The Chief of Staff, unmoved, feels rebuffed; afterwards, he snaps at Colleen, "What the hell got into you, Dugan?"
The plot really picks up when we meet the senator's Republican opponent, Congressman Ron Reese Ryder. Ryder is an amalgam of every duplicitous politician who fails to practice what he preaches. Although Ryder is running on an anti-gay, family values platform, he finds himself on the brink of a sex scandal after being caught on camera in a compromising position in a hotel men's room. Conveniently enough, the sex tape falls into Colleen's hands via her voyeuristic friend Ethan. Colleen thus faces an intriguing dilemma; she can either deliver the tape to the press, thereby demolishing Ryder's credibility (not to mention his political career) and ensuring her candidate's victory, or she can simply do nothing and the team can continue to run a clean campaign.
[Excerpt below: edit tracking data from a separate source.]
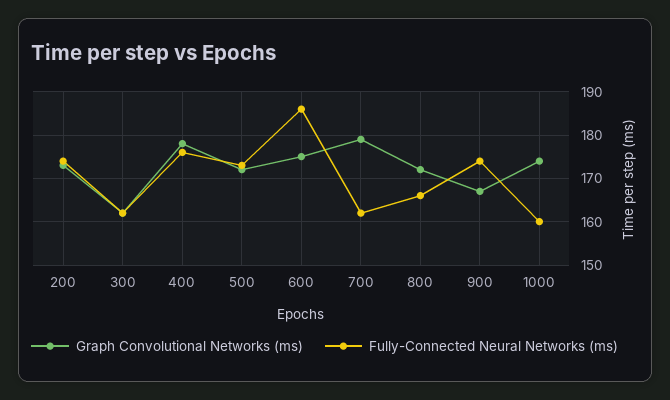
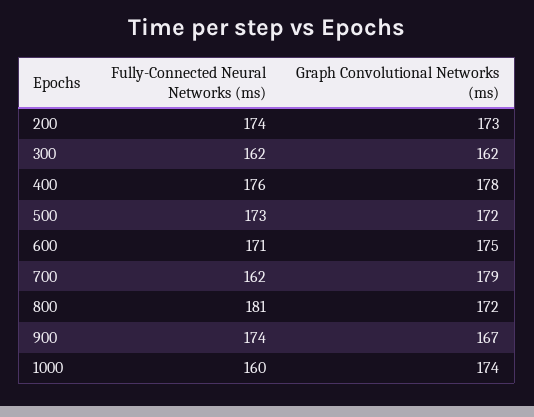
  {
    "Graph Convolutional Networks (ms)": {
      "200": 173,
      "300": 162,
      "400": 178,
      "500": 172,
      "600": 175,
      "700": 179,
      "800": 172,
      "900": 167,
      "1000": 174
    },
    "Fully-Connected Neural Networks (ms)": {
      "200": 174,
      "300": 162,
      "400": 176,
      "500": 173,
-     "600": 185,
+     "600": 171,
      "700": 162,
-     "800": 165,
+     "800": 181,
      "900": 174,
      "1000": 160
    }
  }

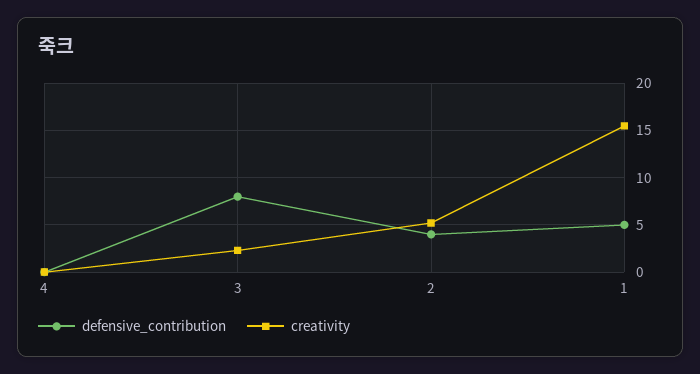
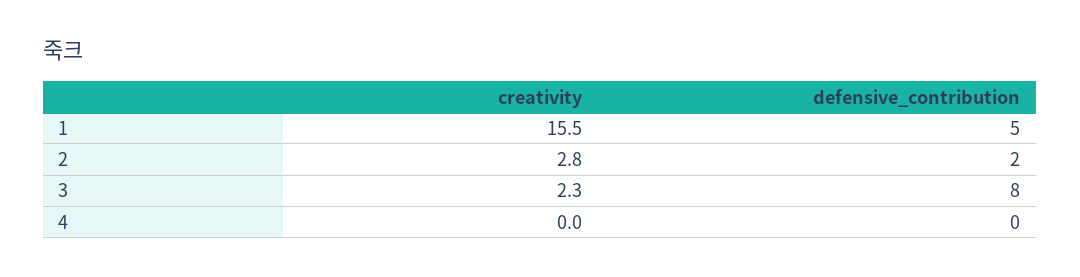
  {
    "defensive_contribution": {
      "4": 0,
      "3": 8,
-     "2": 4,
+     "2": 2,
      "1": 5
    },
    "creativity": {
      "4": 0,
      "3": 2.3,
-     "2": 5,
+     "2": 2.8,
      "1": 15.5
    }
  }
After being roadblocked at every turn, Colleen finally holds the power to do something meaningful, and it's up to the reader to decide at story's end whether she does the right thing. Although she believes that she can change the game, the consequences of Colleen's actions, specifically for her future, are indeterminate. This particular plot wrinkle pays tribute to Rooney's considerable powers of storytelling. Multilayered and imbued with deceptively simple, poetic language, the book's playfulness expands our expectations for literary fiction. O, Democracy! is a novel with a heart and a brain.
In Colleen Dugan we find a person grappling with the great promise of America, the promise that through hard work, determination, and honesty, you can do anything and be anything in a country that holds limitless promise. On the eve of the election of the junior senator from Illinois, America's first black president, Colleen catches a glimpse of an America that aligns with her ideals: "But in this moment, for this instant, she is living in a world where certain nouns are capitalized. Adversity. Romance. Chance. Death. Love. Hope. A world she has always longed for, where things actually matter." Colleen's unique patriotism—both sardonic and sincere—yearns for more than the passive veneration of America. It is a patriotism that demands better of those to whom the future of our democracy has been entrusted; not just the elected official, but the average citizen—ordinary people like you, me, and Colleen.